• [Task details]: Write the data out again exactly and in full.

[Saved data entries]
-- Opening Marker --
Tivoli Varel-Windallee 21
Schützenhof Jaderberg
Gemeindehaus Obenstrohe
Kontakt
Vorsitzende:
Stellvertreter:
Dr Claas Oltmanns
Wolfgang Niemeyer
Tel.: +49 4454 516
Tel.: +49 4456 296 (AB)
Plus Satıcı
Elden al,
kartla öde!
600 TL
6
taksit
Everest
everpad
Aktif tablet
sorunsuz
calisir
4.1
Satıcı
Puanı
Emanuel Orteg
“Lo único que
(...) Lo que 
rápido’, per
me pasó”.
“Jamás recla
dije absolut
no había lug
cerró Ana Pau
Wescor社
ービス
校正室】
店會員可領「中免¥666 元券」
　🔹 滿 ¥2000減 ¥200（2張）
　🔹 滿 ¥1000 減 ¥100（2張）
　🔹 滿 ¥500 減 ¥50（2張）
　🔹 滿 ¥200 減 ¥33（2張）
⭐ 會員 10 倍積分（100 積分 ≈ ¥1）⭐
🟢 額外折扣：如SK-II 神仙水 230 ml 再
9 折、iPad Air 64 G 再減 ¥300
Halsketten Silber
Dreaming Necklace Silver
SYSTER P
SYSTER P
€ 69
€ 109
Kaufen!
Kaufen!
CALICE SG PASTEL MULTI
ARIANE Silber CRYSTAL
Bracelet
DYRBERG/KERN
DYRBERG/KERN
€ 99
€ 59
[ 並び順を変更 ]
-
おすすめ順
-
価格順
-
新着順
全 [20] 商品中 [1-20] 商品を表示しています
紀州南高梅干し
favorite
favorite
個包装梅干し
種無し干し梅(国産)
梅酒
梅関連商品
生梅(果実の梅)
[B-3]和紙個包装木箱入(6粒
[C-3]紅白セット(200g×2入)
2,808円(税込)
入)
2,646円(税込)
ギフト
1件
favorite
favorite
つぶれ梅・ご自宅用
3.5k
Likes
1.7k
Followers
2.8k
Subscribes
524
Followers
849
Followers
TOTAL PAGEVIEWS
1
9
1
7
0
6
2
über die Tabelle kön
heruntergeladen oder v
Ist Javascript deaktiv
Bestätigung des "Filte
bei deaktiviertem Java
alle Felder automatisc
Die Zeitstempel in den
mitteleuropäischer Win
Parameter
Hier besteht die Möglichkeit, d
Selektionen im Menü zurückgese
-- Closing Marker --
• [Answer]:
Tivoli Varel-Windallee 21
Schützenhof Jaderberg
Gemeindehaus Obenstrohe
Kontakt
Vorsitzende:
Stellvertreter:
Dr Claas Oltmanns
Wolfgang Niemeyer
Tel.: +49 4454 516
Tel.: +49 4456 296 (AB)
Plus Satıcı
Elden al,
kartla öde!
600 TL
6
taksit
Everest
everpad
Aktif tablet
sorunsuz
calisir
4.1
Satıcı
Puanı
Emanuel Orteg
“Lo único que
(...) Lo que 
rápido’, per
me pasó”.
“Jamás recla
dije absolut
no había lug
cerró Ana Pau
Wescor社
ービス
校正室】
店會員可領「中免¥666 元券」
　🔹 滿 ¥2000減 ¥200（2張）
　🔹 滿 ¥1000 減 ¥100（2張）
　🔹 滿 ¥500 減 ¥50（2張）
　🔹 滿 ¥200 減 ¥33（2張）
⭐ 會員 10 倍積分（100 積分 ≈ ¥1）⭐
🟢 額外折扣：如SK-II 神仙水 230 ml 再
9 折、iPad Air 64 G 再減 ¥300
Halsketten Silber
Dreaming Necklace Silver
SYSTER P
SYSTER P
€ 69
€ 109
Kaufen!
Kaufen!
CALICE SG PASTEL MULTI
ARIANE Silber CRYSTAL
Bracelet
DYRBERG/KERN
DYRBERG/KERN
€ 99
€ 59
[ 並び順を変更 ]
-
おすすめ順
-
価格順
-
新着順
全 [20] 商品中 [1-20] 商品を表示しています
紀州南高梅干し
favorite
favorite
個包装梅干し
種無し干し梅(国産)
梅酒
梅関連商品
生梅(果実の梅)
[B-3]和紙個包装木箱入(6粒
[C-3]紅白セット(200g×2入)
2,808円(税込)
入)
2,646円(税込)
ギフト
1件
favorite
favorite
つぶれ梅・ご自宅用
3.5k
Likes
1.7k
Followers
2.8k
Subscribes
524
Followers
849
Followers
TOTAL PAGEVIEWS
1
9
1
7
0
6
2
über die Tabelle kön
heruntergeladen oder v
Ist Javascript deaktiv
Bestätigung des "Filte
bei deaktiviertem Java
alle Felder automatisc
Die Zeitstempel in den
mitteleuropäischer Win
Parameter
Hier besteht die Möglichkeit, d
Selektionen im Menü zurückgese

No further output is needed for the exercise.